Litigation: KEI lawsuit over NIH/Gilead CAR T License Dismissed over Lack of Standing

In an order dated April 11, 2019, Judge Peter J. Messitte granted the NIH’s motion to dismiss for lack of jurisdiction in the lawsuit filed by KEI, which appealed an NIH decision to grant an exclusive license on a CAR T cancer therapy to Gilead. During the licensing process, the NIH refused to disclose the amount of money it was spending on a 77 patient clinical trial, or to include any provisions protecting U.S. residents from prices higher than the median of other high income countries, or to include measures to ensure access in developing countries, or to consider just delaying a license until the NIH had results from its own government-funded clinical trial.

The Judge did not resolve a dispute over whether or not the Bayh-Dole Act somehow eliminates obligations in 40 U.S.C. § 599, as the NIH alleges.

The memorandum opinion is available here. The final order is available here.

(More pleadings on the case here:

Judge Messitte found that while “KEI is an admirable organization that undoubtedly possesses expertise in the issues going to the merits of this case,” KEI lacked organizational and associational standing to sue the NIH over the licensing decision.
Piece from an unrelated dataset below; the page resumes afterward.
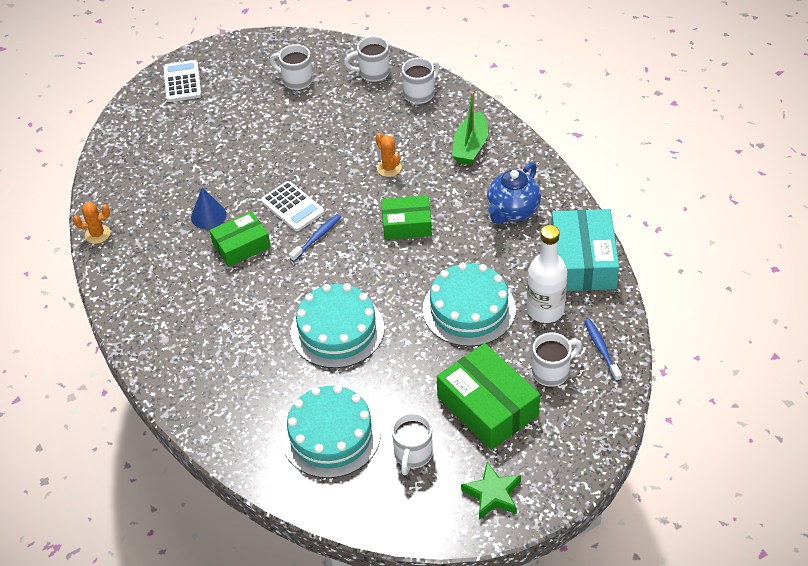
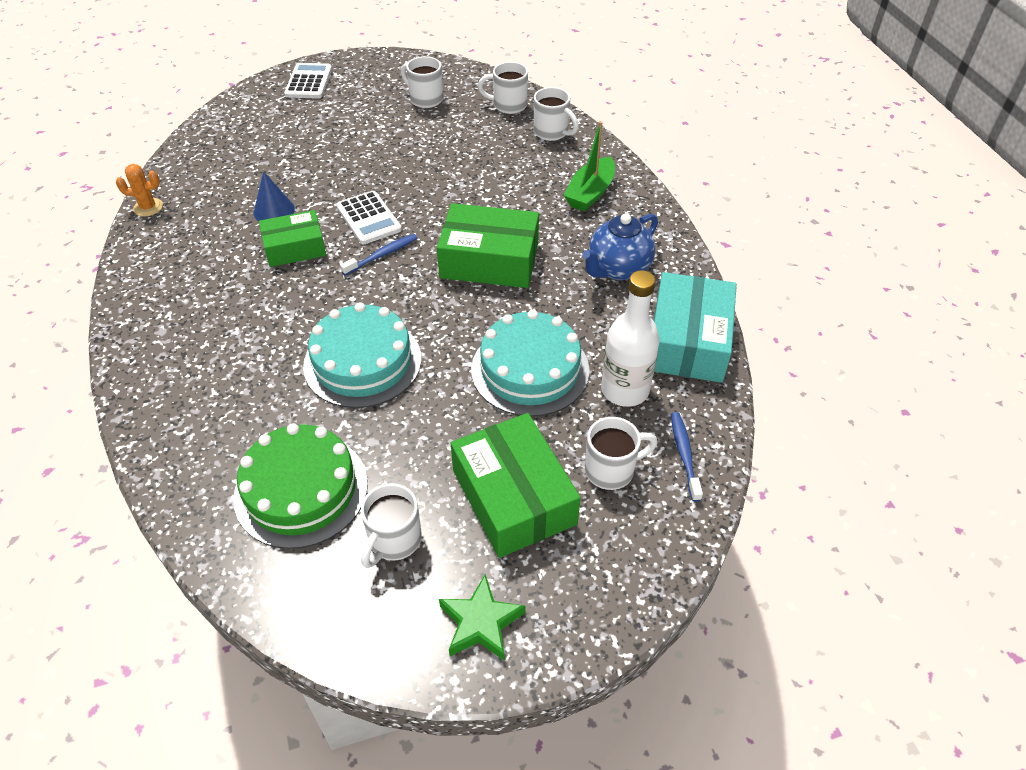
camera: 10 degrees right, 0 degrees up
(331, 435) = (301, 490): turquoise cake -> green cake
(389, 168) = (491, 199): orange cactus -> none
(407, 224) = (489, 260): green box -> green box, size x1.57
(420, 93) = (552, 132): white mug -> white mug turned 75 degrees clockwise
Comment by James Love, KEI Director

    Judge Messitte’s decision illustrates how little influence citizens have over the licensing practices of the NIH, despite the putative opportunity to comment on proposed exclusivity licenses, and the policy and objective of the Bayh-Dole Act to “protect the public against nonuse or unreasonable use of inventions.” [35 USC § 200]. While the decision leaves the door open to challenge NIH licensing practices for a different license with different plaintiffs that can demonstrate the requisite harm, the NIH will likely become even more emboldened to ignore criticisms of its lack of transparency and failure to provide provisions to protect the public from excessive and abusive prices. At some point, Congress needs to provide real oversight of the NIH management of the public’s rights in federally-funded inventions.